* _GIVEN INSTRUCTION 1_
Which people are named in the newsletter extract on new mantras below?

* _DOCUMENT EXTRACT_

BEGIN

S K Y L I N E | New Mantras
Deserts are Not Empty, Kenneth Frampton, John Andrews, Community Infrastructure
Issue 91. We’re putting the finishing touches on our next issue, #32. Start a subscription today.
Entomologist, astronomer, and postal clerk George Hudson is popularly credited with being the first to formally propose daylight saving time, in 1895. Evidently, the British-born New Zealander was hoping for a couple extra hours of summer light to catch bugs after he got off work. The idea, though controversial at first, became pervasive within a single generation; seasonal time change was integrated across Britain by 1925. While it isn’t necessarily NYRA’s place to pontificate on the globalization of time, we can’t help but resent 4:30 PM sunsets. Knowing this arbitrary measure was compulsorily imposed in many parts of the world reminds us that all current paradigms are rooted in history—and thus, can be contested, perhaps even overturned.
In a week where the physically disorienting effects of daylight savings coincided with anxious anticipation around midterm elections, numbed by the suggestion that voting alone is sufficient to hold a crumbling democracy together, we’re craving something with more material heft. Dispatches from the architectural front called for adopting new paradigms, each one entailing a shift in material priorities. Samia Henni interrogated colonial tropes of the desert, while Paul Walker reconstructed an earlier environmentalism in the architecture of John Andrews. Meanwhile, grassroots organization Gays and Lesbians Living in a Transgender Society (GLITS) and Spanish architecture collective Lacol took on the tough work of actually “doing alternatives.” The question that’s left on the table: when do mantras shift from mindset to material change?

END

* _GIVEN INSTRUCTION 2_
Could you rewrite the catalog rows from the line with "order: Magnoliales" up to and including the line with "genus: Andropogon", changing "collectors" to "collected by" and keeping everything else the same?

* _LISTING_
BEGIN

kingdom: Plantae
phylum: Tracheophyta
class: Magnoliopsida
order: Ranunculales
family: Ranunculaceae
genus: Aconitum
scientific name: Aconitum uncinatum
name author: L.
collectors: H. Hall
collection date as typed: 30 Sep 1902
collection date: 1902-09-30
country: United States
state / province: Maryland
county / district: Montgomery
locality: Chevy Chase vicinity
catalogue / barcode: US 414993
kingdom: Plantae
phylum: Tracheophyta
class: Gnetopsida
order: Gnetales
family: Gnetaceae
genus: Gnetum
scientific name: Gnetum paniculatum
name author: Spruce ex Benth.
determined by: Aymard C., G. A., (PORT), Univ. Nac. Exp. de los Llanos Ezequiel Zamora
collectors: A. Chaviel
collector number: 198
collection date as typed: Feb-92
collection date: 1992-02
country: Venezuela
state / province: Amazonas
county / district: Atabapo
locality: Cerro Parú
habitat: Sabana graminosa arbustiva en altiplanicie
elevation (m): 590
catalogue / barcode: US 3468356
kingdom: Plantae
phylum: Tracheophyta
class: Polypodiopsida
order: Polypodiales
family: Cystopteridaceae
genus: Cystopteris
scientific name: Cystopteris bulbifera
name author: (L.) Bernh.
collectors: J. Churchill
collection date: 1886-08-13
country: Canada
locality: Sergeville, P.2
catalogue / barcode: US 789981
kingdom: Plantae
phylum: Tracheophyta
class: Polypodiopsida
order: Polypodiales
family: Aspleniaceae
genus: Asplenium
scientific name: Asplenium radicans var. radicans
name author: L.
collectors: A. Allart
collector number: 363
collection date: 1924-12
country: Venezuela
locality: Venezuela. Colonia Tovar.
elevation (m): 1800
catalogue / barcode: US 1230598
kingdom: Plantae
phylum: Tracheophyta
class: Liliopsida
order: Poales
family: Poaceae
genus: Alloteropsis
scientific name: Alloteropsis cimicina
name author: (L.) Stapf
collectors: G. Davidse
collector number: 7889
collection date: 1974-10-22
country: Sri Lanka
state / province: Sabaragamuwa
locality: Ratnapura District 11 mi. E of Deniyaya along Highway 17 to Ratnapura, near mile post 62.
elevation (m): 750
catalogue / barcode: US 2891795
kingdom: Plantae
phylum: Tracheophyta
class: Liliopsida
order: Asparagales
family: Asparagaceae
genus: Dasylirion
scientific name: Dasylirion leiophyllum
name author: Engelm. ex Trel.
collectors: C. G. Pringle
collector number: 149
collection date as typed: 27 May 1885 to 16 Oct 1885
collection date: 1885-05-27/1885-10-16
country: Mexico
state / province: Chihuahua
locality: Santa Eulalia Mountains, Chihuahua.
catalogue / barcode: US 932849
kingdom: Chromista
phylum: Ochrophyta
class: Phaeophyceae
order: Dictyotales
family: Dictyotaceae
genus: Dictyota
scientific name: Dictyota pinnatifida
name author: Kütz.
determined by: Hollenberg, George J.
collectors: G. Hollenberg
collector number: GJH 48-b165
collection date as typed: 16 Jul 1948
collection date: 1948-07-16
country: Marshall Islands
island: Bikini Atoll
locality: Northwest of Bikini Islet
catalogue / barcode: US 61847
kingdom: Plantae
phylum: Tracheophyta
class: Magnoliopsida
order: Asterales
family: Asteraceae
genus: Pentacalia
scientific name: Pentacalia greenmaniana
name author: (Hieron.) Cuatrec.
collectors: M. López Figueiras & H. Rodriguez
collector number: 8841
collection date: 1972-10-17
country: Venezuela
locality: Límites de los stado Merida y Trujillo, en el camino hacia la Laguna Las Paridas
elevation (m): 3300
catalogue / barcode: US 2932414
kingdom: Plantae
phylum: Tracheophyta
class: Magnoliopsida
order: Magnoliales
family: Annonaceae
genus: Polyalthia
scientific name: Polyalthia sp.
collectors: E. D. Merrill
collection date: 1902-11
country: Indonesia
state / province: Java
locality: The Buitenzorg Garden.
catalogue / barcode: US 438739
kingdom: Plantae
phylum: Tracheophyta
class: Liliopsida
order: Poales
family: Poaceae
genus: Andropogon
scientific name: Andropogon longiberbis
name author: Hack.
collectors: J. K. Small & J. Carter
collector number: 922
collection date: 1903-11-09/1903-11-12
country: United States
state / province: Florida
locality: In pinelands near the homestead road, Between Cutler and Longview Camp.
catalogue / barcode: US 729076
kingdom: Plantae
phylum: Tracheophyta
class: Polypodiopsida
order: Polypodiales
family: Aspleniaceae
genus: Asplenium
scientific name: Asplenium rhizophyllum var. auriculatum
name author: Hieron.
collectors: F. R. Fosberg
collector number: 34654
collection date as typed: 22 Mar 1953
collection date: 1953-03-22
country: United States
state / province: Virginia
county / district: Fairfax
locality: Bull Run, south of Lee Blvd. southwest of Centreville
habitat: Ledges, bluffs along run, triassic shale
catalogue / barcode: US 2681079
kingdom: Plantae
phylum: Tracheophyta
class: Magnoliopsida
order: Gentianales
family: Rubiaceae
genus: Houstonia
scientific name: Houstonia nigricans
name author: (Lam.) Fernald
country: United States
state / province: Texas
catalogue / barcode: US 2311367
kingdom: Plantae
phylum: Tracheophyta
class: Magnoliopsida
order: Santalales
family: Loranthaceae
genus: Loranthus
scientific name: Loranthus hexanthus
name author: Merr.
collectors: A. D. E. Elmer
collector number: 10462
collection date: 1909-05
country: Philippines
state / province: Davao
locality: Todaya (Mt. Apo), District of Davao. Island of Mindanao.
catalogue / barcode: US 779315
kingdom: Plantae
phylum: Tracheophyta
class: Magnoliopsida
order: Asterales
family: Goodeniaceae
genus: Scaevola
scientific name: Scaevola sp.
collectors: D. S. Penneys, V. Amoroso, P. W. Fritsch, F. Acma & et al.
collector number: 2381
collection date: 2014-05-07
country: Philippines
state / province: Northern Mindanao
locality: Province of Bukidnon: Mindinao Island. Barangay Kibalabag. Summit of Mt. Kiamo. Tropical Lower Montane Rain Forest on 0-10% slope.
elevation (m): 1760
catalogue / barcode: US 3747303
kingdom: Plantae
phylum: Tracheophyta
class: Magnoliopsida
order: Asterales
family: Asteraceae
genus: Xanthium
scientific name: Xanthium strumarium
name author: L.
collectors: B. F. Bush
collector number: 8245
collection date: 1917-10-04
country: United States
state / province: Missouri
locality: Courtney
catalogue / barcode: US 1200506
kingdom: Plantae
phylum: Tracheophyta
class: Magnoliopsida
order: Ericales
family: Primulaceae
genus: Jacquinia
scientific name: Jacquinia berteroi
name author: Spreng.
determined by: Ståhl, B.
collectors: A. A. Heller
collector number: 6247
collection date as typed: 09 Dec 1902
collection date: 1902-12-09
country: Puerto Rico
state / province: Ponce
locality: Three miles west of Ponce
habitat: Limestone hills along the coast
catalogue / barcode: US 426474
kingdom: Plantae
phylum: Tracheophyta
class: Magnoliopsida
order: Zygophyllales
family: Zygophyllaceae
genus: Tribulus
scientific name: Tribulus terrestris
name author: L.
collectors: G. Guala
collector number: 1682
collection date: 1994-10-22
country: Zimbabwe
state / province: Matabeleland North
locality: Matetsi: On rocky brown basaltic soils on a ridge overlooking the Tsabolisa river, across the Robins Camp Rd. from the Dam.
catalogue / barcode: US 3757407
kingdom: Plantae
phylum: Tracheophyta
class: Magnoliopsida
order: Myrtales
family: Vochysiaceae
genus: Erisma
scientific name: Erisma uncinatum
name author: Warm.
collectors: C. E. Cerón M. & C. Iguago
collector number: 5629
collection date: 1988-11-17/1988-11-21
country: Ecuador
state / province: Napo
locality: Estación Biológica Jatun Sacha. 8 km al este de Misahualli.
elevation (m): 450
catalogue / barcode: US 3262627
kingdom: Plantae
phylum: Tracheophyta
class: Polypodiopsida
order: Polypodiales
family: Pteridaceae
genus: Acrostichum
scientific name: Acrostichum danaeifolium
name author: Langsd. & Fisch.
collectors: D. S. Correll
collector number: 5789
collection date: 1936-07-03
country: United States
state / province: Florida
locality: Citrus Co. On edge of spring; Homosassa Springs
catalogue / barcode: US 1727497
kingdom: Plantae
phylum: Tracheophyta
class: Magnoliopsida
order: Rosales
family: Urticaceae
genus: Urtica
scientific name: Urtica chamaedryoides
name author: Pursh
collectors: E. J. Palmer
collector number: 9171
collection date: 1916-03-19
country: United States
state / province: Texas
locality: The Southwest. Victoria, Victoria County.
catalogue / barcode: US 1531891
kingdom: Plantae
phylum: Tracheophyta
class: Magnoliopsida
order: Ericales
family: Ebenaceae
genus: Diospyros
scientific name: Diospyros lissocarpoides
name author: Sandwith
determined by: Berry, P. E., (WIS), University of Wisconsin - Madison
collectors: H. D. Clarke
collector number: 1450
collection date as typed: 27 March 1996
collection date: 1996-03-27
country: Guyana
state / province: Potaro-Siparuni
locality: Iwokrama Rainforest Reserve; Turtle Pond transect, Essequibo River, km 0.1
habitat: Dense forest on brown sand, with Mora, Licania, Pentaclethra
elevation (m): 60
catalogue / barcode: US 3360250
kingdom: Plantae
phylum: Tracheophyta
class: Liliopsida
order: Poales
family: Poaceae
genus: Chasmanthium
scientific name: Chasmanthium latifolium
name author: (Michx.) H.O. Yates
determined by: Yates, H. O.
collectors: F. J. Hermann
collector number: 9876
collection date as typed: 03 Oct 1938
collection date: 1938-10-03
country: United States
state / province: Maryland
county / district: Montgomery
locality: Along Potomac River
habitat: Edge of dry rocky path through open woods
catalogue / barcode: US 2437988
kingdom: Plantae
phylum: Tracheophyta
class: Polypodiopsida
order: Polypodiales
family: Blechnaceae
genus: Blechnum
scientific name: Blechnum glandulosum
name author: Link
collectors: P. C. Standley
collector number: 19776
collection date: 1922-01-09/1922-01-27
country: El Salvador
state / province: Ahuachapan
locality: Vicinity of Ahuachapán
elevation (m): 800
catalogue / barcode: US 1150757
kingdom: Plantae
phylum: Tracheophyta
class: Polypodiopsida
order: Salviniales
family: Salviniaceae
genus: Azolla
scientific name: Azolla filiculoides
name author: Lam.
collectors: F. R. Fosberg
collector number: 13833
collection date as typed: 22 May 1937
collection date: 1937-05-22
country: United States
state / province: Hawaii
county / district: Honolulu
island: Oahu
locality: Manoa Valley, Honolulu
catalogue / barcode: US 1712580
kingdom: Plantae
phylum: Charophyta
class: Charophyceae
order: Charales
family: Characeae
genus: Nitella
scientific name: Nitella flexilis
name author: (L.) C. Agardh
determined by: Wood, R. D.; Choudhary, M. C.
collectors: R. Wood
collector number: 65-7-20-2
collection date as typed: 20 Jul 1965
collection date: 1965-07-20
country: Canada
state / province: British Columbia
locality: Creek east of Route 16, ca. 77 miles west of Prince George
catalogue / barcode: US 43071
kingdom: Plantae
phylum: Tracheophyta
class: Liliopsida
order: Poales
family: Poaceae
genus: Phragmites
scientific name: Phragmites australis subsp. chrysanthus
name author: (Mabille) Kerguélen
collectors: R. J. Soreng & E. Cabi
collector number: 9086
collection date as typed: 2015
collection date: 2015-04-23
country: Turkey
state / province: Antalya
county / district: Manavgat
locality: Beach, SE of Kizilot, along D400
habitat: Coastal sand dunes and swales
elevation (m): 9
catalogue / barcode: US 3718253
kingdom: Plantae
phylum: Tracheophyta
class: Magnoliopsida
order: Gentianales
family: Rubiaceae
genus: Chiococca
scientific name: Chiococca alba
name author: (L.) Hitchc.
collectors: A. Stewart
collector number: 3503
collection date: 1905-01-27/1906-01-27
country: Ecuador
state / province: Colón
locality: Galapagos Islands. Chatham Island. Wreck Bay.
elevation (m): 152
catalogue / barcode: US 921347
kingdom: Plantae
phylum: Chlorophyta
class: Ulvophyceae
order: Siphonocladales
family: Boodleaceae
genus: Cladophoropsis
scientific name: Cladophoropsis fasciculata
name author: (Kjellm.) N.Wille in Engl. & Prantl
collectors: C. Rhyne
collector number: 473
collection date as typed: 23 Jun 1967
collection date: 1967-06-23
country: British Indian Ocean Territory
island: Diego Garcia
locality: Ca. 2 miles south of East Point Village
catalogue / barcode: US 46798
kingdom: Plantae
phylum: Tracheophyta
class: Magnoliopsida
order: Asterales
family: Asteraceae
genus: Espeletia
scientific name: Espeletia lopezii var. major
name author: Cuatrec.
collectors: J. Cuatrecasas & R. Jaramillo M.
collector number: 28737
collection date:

END

* _WRITTEN RESPONSE 1_
George Hudson, Kenneth Frampton, John Andrews, Samia Henni, Paul Walker

* _WRITTEN RESPONSE 2_
order: Magnoliales
family: Annonaceae
genus: Polyalthia
scientific name: Polyalthia sp.
collected by: E. D. Merrill
collection date: 1902-11
country: Indonesia
state / province: Java
locality: The Buitenzorg Garden.
catalogue / barcode: US 438739
kingdom: Plantae
phylum: Tracheophyta
class: Liliopsida
order: Poales
family: Poaceae
genus: Andropogon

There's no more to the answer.